YOUR INSTRUCTIONS:
Copy out, word for word, the part of the rows below that opens with the line containing "This documentation was" and closes with the line containing "- See the output", including both of those lines. Leave the pictures out of your answer.

PROVIDED DATA:

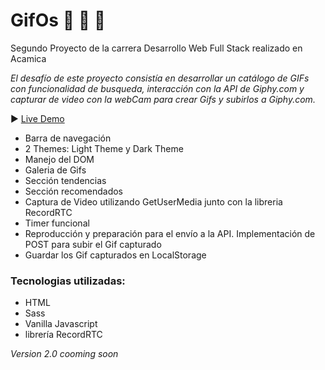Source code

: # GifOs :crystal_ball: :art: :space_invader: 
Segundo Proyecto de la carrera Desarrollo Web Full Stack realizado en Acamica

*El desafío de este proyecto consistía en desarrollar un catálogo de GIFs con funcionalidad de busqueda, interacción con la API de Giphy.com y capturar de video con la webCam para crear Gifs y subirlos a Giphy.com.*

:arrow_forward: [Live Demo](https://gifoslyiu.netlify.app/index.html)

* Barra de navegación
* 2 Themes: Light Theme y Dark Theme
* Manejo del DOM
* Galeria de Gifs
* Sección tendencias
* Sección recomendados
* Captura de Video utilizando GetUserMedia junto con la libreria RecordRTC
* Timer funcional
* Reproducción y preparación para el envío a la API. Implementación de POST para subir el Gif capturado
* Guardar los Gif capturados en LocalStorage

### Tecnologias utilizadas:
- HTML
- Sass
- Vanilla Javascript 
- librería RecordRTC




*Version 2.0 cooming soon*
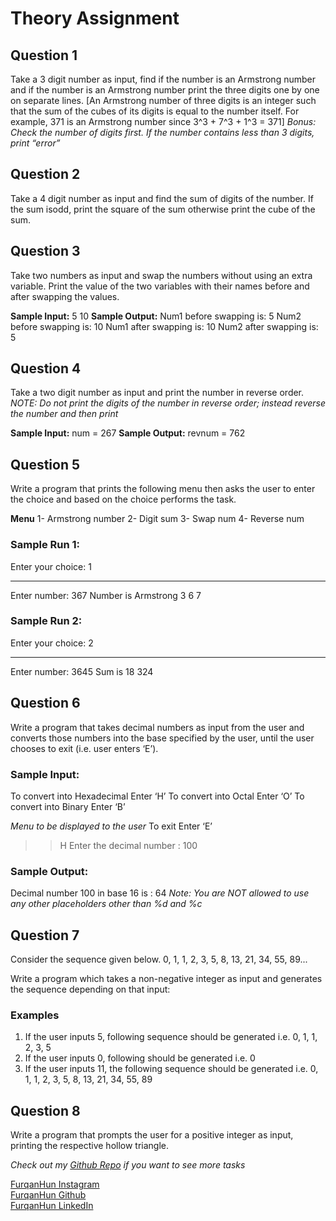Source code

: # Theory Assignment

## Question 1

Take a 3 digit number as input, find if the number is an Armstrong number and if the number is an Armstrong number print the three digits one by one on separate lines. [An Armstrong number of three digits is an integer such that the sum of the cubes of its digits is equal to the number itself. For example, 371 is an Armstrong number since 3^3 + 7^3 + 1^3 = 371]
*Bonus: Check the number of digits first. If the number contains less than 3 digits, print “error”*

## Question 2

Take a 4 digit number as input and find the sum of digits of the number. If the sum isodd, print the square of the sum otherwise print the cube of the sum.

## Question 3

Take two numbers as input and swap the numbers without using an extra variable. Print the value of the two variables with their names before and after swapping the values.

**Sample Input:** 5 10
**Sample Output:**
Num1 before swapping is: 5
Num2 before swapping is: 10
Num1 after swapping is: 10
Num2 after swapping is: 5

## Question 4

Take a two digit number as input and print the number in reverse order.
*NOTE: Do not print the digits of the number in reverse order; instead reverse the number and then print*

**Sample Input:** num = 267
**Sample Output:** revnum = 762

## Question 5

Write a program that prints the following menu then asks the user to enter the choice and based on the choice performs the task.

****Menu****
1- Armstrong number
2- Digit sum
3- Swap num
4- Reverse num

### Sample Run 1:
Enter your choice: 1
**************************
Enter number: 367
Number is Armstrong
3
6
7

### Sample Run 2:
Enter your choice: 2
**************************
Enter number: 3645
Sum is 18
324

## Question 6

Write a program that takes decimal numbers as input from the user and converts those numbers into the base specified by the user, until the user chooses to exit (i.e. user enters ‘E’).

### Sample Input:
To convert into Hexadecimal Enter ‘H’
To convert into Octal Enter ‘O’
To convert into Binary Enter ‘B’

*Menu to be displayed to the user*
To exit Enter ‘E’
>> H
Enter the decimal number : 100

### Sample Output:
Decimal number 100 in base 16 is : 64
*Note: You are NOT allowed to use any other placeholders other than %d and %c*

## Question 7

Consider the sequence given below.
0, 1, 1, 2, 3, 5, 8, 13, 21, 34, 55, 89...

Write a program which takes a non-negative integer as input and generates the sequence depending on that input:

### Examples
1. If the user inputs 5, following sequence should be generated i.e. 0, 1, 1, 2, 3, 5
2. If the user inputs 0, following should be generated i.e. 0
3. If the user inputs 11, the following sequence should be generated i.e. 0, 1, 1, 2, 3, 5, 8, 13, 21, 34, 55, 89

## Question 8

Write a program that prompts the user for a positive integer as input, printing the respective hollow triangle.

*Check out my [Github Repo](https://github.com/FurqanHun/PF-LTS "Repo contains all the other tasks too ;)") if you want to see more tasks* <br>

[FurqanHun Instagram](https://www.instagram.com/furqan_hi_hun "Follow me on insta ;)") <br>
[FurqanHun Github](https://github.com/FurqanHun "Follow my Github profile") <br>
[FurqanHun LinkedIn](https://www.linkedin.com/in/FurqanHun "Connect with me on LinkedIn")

* * *

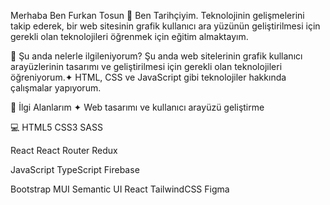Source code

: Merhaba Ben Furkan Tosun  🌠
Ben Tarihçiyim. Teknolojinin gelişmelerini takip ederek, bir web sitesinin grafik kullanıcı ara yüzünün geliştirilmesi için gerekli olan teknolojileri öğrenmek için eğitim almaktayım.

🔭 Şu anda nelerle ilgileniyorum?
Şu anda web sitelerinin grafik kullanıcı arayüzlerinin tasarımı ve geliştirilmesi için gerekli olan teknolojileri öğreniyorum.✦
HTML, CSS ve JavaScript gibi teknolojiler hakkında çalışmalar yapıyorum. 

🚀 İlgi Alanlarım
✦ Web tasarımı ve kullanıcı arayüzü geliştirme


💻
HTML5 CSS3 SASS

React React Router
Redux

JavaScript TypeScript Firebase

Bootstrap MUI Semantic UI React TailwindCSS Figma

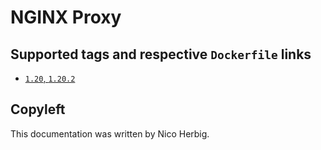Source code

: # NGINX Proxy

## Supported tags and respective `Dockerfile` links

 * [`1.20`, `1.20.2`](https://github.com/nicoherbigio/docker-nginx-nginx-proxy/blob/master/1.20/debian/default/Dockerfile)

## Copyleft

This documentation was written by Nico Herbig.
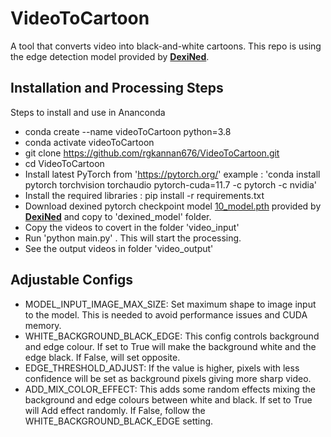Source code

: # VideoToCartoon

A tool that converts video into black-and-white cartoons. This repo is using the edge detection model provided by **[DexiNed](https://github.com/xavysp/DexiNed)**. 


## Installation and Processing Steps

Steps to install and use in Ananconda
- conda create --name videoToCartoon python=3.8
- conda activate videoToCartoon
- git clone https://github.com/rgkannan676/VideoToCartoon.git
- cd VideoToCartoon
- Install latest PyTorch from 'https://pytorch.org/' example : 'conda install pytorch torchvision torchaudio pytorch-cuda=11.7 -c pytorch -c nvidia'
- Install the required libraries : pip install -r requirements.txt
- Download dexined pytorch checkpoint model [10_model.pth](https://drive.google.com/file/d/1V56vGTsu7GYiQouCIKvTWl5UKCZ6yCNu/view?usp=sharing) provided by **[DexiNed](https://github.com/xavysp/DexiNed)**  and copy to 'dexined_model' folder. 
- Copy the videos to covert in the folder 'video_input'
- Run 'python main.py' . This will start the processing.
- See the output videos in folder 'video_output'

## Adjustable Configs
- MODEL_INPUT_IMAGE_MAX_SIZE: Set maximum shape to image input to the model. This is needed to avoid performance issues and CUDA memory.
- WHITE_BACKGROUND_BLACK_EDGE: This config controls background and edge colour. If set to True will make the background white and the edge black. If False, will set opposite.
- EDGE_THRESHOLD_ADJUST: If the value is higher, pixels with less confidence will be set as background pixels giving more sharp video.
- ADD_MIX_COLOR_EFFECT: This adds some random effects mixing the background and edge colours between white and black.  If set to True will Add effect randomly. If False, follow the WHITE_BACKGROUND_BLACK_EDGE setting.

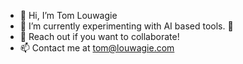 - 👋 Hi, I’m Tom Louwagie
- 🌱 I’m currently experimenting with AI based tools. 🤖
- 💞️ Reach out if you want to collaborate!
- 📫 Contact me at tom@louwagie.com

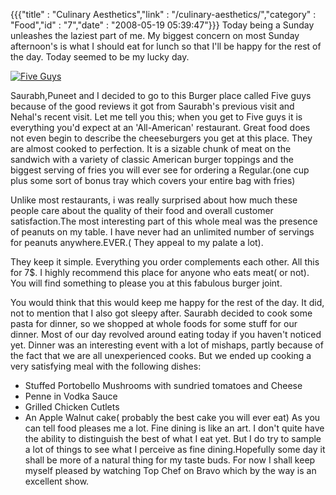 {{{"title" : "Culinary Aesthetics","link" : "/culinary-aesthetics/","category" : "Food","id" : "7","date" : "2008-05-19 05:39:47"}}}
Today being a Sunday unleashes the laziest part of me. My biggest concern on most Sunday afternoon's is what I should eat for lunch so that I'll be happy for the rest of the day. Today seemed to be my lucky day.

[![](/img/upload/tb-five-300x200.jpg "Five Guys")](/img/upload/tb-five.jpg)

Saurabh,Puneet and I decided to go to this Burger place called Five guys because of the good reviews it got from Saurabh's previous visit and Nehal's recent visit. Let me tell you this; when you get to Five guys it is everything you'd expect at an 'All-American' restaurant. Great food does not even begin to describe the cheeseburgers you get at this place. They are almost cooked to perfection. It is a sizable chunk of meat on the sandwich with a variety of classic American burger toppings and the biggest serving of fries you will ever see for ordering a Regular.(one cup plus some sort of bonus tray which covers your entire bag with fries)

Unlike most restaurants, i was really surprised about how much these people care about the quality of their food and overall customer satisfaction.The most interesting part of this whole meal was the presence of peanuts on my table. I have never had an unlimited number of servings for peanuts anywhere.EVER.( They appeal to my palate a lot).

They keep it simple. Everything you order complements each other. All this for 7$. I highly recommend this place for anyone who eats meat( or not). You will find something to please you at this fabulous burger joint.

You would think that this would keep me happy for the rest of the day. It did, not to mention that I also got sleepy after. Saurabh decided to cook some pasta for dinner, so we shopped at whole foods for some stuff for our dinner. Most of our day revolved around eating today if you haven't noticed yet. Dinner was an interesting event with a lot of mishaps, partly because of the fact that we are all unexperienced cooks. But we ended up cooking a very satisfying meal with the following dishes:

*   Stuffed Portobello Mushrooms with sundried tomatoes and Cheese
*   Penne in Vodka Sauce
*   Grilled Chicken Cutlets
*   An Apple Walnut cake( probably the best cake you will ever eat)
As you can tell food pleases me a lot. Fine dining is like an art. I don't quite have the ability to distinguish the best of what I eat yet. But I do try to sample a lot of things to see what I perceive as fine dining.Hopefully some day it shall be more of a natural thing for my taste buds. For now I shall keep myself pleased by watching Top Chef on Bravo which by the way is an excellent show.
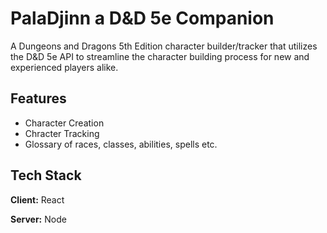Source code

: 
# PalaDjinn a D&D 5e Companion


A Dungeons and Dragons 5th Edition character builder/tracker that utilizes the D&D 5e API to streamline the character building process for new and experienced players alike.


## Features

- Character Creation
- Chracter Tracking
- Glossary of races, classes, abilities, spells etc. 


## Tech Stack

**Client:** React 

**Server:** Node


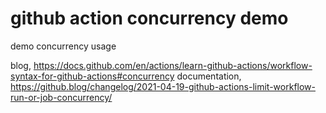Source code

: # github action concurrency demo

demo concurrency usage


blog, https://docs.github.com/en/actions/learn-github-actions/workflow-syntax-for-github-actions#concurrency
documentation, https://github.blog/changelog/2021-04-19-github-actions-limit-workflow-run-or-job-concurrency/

RESPONSE:
This documentation was written by Nico Herbig.
Source code

: # VideoToCartoon

A tool that converts video into black-and-white cartoons. This repo is using the edge detection model provided by **[DexiNed](https://github.com/xavysp/DexiNed)**. 


## Installation and Processing Steps

Steps to install and use in Ananconda
- conda create --name videoToCartoon python=3.8
- conda activate videoToCartoon
- git clone https://github.com/rgkannan676/VideoToCartoon.git
- cd VideoToCartoon
- Install latest PyTorch from 'https://pytorch.org/' example : 'conda install pytorch torchvision torchaudio pytorch-cuda=11.7 -c pytorch -c nvidia'
- Install the required libraries : pip install -r requirements.txt
- Download dexined pytorch checkpoint model [10_model.pth](https://drive.google.com/file/d/1V56vGTsu7GYiQouCIKvTWl5UKCZ6yCNu/view?usp=sharing) provided by **[DexiNed](https://github.com/xavysp/DexiNed)**  and copy to 'dexined_model' folder. 
- Copy the videos to covert in the folder 'video_input'
- Run 'python main.py' . This will start the processing.
- See the output videos in folder 'video_output'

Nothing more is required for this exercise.